:: Task brief ::
Every record below, from the first line to the last, is to be set down again exactly.

:: Collected data ::
((

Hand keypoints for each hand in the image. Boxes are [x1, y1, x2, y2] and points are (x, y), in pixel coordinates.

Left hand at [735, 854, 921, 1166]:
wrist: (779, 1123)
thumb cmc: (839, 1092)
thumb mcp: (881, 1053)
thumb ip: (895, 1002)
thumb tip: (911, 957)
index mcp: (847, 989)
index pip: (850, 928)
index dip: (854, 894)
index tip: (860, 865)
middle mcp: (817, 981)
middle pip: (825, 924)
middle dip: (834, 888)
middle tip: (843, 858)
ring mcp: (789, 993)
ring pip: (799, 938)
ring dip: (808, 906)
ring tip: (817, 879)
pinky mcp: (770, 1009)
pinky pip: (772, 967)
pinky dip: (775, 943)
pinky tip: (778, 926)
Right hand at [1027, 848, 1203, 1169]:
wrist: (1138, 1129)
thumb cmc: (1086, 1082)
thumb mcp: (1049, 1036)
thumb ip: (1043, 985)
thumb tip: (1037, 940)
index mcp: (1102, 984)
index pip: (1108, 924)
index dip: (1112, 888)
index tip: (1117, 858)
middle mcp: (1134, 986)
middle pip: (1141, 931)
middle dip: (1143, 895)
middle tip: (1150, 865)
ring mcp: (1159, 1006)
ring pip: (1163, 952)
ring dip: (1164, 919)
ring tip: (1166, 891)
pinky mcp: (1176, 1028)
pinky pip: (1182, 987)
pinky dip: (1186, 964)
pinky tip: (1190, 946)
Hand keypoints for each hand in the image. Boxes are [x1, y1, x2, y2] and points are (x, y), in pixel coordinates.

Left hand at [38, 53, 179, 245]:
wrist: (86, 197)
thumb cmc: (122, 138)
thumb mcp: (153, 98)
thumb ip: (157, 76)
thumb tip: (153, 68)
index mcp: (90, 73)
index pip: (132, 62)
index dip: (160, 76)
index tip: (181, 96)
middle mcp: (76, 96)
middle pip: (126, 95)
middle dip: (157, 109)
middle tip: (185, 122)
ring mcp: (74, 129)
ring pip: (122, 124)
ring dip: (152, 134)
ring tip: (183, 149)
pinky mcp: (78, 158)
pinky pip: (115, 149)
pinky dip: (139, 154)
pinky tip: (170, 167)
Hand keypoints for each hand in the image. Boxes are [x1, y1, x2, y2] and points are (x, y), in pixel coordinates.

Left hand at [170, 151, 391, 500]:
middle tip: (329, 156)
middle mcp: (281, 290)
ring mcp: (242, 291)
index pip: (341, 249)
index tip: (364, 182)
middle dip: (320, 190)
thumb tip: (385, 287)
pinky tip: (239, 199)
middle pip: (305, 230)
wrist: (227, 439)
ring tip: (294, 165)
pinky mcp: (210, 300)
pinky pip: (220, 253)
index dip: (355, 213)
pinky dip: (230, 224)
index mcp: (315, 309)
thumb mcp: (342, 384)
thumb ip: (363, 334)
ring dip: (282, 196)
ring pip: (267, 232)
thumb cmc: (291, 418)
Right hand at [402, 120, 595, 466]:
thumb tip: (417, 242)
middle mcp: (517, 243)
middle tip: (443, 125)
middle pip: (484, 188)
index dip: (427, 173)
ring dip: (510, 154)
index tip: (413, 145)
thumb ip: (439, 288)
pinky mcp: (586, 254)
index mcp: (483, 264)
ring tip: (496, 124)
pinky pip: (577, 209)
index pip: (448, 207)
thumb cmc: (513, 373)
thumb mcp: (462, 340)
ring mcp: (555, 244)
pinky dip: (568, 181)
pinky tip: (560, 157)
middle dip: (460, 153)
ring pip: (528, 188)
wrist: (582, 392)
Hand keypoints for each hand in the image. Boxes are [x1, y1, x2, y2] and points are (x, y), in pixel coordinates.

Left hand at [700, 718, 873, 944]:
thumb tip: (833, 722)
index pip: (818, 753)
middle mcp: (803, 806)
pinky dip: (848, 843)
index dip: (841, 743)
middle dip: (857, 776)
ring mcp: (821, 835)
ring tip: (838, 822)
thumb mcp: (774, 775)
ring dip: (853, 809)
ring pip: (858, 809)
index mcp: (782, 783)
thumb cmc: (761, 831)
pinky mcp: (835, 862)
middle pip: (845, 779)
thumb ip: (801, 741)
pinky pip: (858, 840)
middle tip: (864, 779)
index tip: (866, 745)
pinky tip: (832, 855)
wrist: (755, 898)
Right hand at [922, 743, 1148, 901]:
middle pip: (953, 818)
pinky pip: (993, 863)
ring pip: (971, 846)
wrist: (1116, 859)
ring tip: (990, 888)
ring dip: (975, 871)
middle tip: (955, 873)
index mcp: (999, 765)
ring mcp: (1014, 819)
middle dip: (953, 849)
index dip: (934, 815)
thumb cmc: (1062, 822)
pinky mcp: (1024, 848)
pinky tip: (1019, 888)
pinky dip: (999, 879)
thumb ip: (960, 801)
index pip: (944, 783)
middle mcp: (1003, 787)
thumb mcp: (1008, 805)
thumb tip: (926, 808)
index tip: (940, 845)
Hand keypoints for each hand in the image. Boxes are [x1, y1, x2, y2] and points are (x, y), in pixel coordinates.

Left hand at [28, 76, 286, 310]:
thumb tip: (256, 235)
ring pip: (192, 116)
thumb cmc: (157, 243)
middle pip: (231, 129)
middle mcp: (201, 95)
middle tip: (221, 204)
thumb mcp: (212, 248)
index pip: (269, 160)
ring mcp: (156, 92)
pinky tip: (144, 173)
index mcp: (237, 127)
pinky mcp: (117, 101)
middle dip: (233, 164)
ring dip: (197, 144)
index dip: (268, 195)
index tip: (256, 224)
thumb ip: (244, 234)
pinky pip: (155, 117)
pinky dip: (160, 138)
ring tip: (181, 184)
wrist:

))

:: Written solution ::
Hand keypoints for each hand in the image. Boxes are [x1, y1, x2, y2] and points are (x, y), in pixel coordinates.

Left hand at [735, 854, 921, 1166]:
wrist: (779, 1123)
thumb cmc: (839, 1092)
thumb mcp: (881, 1053)
thumb ip: (895, 1002)
thumb tip: (911, 957)
index mcp: (847, 989)
index pip: (850, 928)
index dip: (854, 894)
index tip: (860, 865)
middle mcp: (817, 981)
middle pip: (825, 924)
middle dip: (834, 888)
middle tip: (843, 858)
ring mcp: (789, 993)
ring pip: (799, 938)
ring dip: (808, 906)
ring tip: (817, 879)
pinky mcp: (770, 1009)
pinky pip: (772, 967)
pinky dip: (775, 943)
pinky tip: (778, 926)
Right hand at [1027, 848, 1203, 1169]:
wrist: (1138, 1129)
thumb cmc: (1086, 1082)
thumb mcp: (1049, 1036)
thumb ip: (1043, 985)
thumb tip: (1037, 940)
index mcp: (1102, 984)
index pip: (1108, 924)
index dip: (1112, 888)
index tip: (1117, 858)
middle mcp: (1134, 986)
middle pip: (1141, 931)
middle dip: (1143, 895)
middle tip: (1150, 865)
ring mcp: (1159, 1006)
ring pip: (1163, 952)
ring dip: (1164, 919)
ring tip: (1166, 891)
pinky mcp: (1176, 1028)
pinky pip: (1182, 987)
pinky dip: (1186, 964)
pinky tip: (1190, 946)
Hand keypoints for each hand in the image. Boxes are [x1, y1, x2, y2] and points are (x, y), in pixel coordinates.

Left hand at [38, 53, 179, 245]:
wrist: (86, 197)
thumb cmc: (122, 138)
thumb mcp: (153, 98)
thumb ip: (157, 76)
thumb tip: (153, 68)
index mcp: (90, 73)
index pip: (132, 62)
index dip: (160, 76)
index tip: (181, 96)
middle mcp: (76, 96)
middle pip: (126, 95)
middle dip: (157, 109)
middle tip: (185, 122)
ring mcp: (74, 129)
ring pip: (122, 124)
ring dip: (152, 134)
ring tip: (183, 149)
pinky mcp: (78, 158)
pinky pip: (115, 149)
pinky dip: (139, 154)
pinky tip: (170, 167)
Hand keypoints for each hand in the image. Boxes are [x1, y1, x2, y2] and points are (x, y), in pixel coordinates.

Left hand at [170, 151, 391, 500]:
middle tip: (329, 156)
middle mcp: (281, 290)
ring mcp: (242, 291)
index pip: (341, 249)
index tip: (364, 182)
middle dip: (320, 190)
thumb tip: (385, 287)
pinky tip: (239, 199)
middle pip: (305, 230)
wrist: (227, 439)
ring tip: (294, 165)
pinky mcp: (210, 300)
pinky pip: (220, 253)
index dip: (355, 213)
pinky dip: (230, 224)
index mcp: (315, 309)
thumb mcp: (342, 384)
thumb ip: (363, 334)
ring dip: (282, 196)
ring pip: (267, 232)
thumb cmc: (291, 418)
Right hand at [402, 120, 595, 466]:
thumb tip: (417, 242)
middle mcp: (517, 243)
middle tip: (443, 125)
middle pip: (484, 188)
index dip: (427, 173)
ring dip: (510, 154)
index tip: (413, 145)
thumb ip: (439, 288)
pinky mcp: (586, 254)
index mcp: (483, 264)
ring tip: (496, 124)
pinky pip: (577, 209)
index pip: (448, 207)
thumb cmc: (513, 373)
thumb mcp: (462, 340)
ring mcp: (555, 244)
pinky dip: (568, 181)
pinky tip: (560, 157)
middle dip: (460, 153)
ring pip: (528, 188)
wrist: (582, 392)
Hand keypoints for each hand in the image. Boxes are [x1, y1, x2, y2] and points are (x, y), in pixel coordinates.

Left hand at [700, 718, 873, 944]:
thumb tip: (833, 722)
index pip: (818, 753)
middle mcp: (803, 806)
pinky dip: (848, 843)
index dip: (841, 743)
middle dip: (857, 776)
ring mcp: (821, 835)
ring tip: (838, 822)
thumb mcp: (774, 775)
ring dip: (853, 809)
ring pip: (858, 809)
index mcp: (782, 783)
thumb cmc: (761, 831)
pinky mcp: (835, 862)
middle pip: (845, 779)
thumb ip: (801, 741)
pinky pip: (858, 840)
middle tip: (864, 779)
index tip: (866, 745)
pinky tip: (832, 855)
wrist: (755, 898)
Right hand at [922, 743, 1148, 901]:
middle pip: (953, 818)
pinky pip: (993, 863)
ring pip: (971, 846)
wrist: (1116, 859)
ring tip: (990, 888)
ring dip: (975, 871)
middle tip: (955, 873)
index mcp: (999, 765)
ring mcp: (1014, 819)
middle dip: (953, 849)
index dip: (934, 815)
thumb cmc: (1062, 822)
pinky mcp: (1024, 848)
pinky tip: (1019, 888)
pinky dip: (999, 879)
thumb ip: (960, 801)
index pip: (944, 783)
middle mcp: (1003, 787)
thumb mcp: (1008, 805)
thumb tip: (926, 808)
index tip: (940, 845)
Hand keypoints for each hand in the image. Boxes are [x1, y1, x2, y2] and points are (x, y), in pixel coordinates.

Left hand at [28, 76, 286, 310]:
thumb tip: (256, 235)
ring pip: (192, 116)
thumb cmc: (157, 243)
middle pip: (231, 129)
middle mcp: (201, 95)
middle tip: (221, 204)
thumb mcp: (212, 248)
index pip: (269, 160)
ring mcp: (156, 92)
pinky tip: (144, 173)
index mcp: (237, 127)
pinky mcp: (117, 101)
middle dip: (233, 164)
ring dip: (197, 144)
index dip: (268, 195)
index tip: (256, 224)
thumb ip: (244, 234)
pinky pip: (155, 117)
pinky dip: (160, 138)
ring tip: (181, 184)
wrist:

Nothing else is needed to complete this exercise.